Conventions, as part of a campaign, have to change what people think. Nearly 70% of Americans think we are on the wrong track. Chris Christie told us we were on the wrong track. If you tell voters what they already know, they stay where they already are.
Wisconsin may lose a congressman, but Mitt Romney has gained a son. If anything happens to Romney, Paul Ryan will become president and inherit 1/6th of Romney's money.
Rand Paul's speech was chloroform via teleprompter. He lacks his father's wit and humor. The next lap of Paulites are in big trouble.
In politics, winning isn't everything: You can still lose by winning the wrong war. Republicans may win the war over Medicare while they should be fighting a more relevant conflict, the war to create jobs and growth.

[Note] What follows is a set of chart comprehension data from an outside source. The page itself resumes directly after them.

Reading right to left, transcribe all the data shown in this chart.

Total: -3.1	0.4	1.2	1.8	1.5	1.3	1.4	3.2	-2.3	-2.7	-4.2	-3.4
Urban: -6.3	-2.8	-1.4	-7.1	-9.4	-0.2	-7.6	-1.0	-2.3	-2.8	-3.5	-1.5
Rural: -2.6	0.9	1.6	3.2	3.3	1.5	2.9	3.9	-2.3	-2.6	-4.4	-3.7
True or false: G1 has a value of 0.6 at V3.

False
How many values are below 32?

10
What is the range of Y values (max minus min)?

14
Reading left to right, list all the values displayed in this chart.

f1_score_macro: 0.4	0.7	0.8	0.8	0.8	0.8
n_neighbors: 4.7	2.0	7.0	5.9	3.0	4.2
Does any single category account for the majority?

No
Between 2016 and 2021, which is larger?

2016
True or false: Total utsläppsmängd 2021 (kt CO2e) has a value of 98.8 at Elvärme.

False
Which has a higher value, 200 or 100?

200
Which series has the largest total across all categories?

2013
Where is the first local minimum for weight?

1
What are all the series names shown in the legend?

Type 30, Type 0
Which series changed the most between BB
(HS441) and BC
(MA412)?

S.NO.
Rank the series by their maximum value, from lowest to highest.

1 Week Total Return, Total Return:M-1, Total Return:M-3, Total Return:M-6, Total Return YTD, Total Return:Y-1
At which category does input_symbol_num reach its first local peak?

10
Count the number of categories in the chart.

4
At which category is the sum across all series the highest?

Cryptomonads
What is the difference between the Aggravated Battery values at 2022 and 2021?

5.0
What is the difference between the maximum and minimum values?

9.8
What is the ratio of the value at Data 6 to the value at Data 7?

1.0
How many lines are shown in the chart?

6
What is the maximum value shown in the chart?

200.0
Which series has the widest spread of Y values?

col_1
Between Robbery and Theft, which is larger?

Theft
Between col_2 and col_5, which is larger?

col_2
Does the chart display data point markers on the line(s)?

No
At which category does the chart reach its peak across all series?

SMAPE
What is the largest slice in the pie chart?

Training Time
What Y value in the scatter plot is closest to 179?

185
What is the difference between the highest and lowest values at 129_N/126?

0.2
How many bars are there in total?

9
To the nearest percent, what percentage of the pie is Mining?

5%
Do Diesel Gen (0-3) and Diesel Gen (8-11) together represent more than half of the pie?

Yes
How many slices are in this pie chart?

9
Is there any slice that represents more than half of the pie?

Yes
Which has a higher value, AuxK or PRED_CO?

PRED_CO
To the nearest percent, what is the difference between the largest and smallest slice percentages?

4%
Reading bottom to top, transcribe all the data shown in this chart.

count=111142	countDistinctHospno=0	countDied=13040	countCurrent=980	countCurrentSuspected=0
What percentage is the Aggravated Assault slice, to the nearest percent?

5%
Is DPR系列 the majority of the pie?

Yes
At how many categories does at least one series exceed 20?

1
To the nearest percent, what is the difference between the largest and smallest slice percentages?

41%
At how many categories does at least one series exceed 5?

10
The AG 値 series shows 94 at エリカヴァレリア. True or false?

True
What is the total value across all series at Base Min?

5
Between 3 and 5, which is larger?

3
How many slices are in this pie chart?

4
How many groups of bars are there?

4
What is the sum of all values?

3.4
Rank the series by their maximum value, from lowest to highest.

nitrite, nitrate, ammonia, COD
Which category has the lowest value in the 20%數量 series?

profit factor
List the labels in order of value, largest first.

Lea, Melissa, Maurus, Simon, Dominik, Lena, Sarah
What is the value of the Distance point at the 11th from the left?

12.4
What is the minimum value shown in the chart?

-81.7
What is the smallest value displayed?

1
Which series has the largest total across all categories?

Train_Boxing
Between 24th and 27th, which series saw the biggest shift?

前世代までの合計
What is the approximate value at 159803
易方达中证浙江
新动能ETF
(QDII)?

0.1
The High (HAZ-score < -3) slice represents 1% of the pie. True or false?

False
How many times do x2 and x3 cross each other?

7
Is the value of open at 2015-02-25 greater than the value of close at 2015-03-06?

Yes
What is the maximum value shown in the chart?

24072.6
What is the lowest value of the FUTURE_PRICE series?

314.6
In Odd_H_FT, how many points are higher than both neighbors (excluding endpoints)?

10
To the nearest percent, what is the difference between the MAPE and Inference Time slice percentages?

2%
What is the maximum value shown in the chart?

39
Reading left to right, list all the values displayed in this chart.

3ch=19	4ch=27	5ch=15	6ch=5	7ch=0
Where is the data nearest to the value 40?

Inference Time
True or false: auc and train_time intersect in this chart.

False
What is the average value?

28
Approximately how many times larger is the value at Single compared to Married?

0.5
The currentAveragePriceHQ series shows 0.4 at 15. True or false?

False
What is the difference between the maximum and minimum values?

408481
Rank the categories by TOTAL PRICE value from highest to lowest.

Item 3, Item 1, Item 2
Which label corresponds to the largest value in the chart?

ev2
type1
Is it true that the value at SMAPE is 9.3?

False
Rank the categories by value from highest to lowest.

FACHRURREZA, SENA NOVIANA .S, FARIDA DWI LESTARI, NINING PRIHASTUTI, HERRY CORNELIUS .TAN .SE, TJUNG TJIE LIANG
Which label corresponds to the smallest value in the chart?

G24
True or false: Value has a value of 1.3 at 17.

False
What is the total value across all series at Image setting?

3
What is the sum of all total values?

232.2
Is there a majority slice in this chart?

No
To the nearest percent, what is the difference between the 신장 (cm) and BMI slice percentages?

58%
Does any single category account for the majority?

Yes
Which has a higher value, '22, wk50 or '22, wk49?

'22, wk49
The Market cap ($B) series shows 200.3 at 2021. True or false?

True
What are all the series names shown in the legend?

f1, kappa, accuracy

Paul Ryan is a catfish noodler. He wades into a muddy river, sticks his hand in a catfish's mouth and pulls it out of a hole. We now have a perfectly balanced ticket because my guess is Mitt Romney has never done that.
The next Republican to place a convention in a hurricane zone in August will have his head held under water for the duration of any storm.
Chris Christie may be a force, but he is not yet a leader. Babe Ruth, disappointingly, bunted.
Conventions are fading into the past and this may be the last great parade of GOP elephants. Any convention that can be shortened to three days can be abridged to two days, one day, and then none.
Lastly, New Democrats have, for the first time, a counterpart: in Tampa in 2012, the New Republican was born. It turns out, we do believe in evolution.